Toronto Maple Leafs, the NHL ice hockey franchise, says it has increased season-ticket prices in a bid to beat scalpers.

The team’s season-ticket packages went on sale on Monday at an average price of around C$12 more than last season.

According to Maple Leaf Sports and Entertainment (MLSE) chief commercial officer David Hopkinson, the hike will impact those who sell tickets on the secondary market and ultimately have a positive impact on Maple Leafs fans.

Hopkinson believes the prices on secondary market tickets will not increase and therefore result in reduced profits for scalpers, which could mean more tickets being available to real fans.

“If we don’t price the tickets appropriately versus what the market is going to pay for them, guess what happens,” Hopkinson told the Toronto Star newspaper. “The tickets don’t get cheaper. Just other guys make the money…and that doesn’t help your hockey team. That doesn’t help us get better.”

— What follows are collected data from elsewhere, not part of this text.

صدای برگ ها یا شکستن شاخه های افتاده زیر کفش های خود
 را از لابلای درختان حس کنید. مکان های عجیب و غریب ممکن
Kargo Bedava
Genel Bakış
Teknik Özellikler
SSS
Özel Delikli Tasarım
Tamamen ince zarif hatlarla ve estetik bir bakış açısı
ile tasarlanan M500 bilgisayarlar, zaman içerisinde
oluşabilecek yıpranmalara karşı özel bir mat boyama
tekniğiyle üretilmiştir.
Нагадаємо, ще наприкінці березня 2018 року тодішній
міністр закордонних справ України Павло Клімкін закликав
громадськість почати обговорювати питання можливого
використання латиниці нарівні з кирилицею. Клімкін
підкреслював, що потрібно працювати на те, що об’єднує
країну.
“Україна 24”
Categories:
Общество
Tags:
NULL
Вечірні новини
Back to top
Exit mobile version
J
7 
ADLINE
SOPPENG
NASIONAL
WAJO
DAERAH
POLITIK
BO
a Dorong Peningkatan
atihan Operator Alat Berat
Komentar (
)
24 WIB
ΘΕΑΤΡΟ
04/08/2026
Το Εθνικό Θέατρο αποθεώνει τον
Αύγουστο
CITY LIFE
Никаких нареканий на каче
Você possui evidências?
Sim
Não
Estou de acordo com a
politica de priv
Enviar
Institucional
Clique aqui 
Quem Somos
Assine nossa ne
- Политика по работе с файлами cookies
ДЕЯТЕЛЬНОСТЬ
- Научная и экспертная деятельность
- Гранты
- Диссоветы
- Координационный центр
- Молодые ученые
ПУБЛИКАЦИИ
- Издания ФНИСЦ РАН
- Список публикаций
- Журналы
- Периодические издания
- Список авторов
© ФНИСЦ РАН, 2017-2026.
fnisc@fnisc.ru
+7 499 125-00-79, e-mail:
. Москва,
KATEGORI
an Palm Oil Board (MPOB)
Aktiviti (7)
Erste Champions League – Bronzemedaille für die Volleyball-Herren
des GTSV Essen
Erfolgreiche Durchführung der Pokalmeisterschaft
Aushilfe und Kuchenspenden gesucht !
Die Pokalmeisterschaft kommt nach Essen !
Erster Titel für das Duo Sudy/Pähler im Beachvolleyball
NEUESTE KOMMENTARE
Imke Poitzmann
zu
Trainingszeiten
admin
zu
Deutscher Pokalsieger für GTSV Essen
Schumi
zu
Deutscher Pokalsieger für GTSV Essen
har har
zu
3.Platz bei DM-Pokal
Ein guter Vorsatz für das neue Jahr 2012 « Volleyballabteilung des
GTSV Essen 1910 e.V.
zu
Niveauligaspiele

According to the Star, the team projects that 99.6 per cent of current season ticket holders will renew for the 20,000-capacity Air Canada Centre. The Toronto Maple Leafs were recently ranked third on Forbes’ list of the most valuable NHL franchises, behind only the New York Rangers and Montreal Canadiens.

In a further change also designed to deter scalpers, the Toronto Maple Leafs will change its billing cycle from eight months to 12 months with automatic renewals.

“There is a significant arbitrage here that we’ve got to try and close,” Hopkinson said. “Someone’s going to end up with the money, and we’d rather it’s not a guy in a parka.”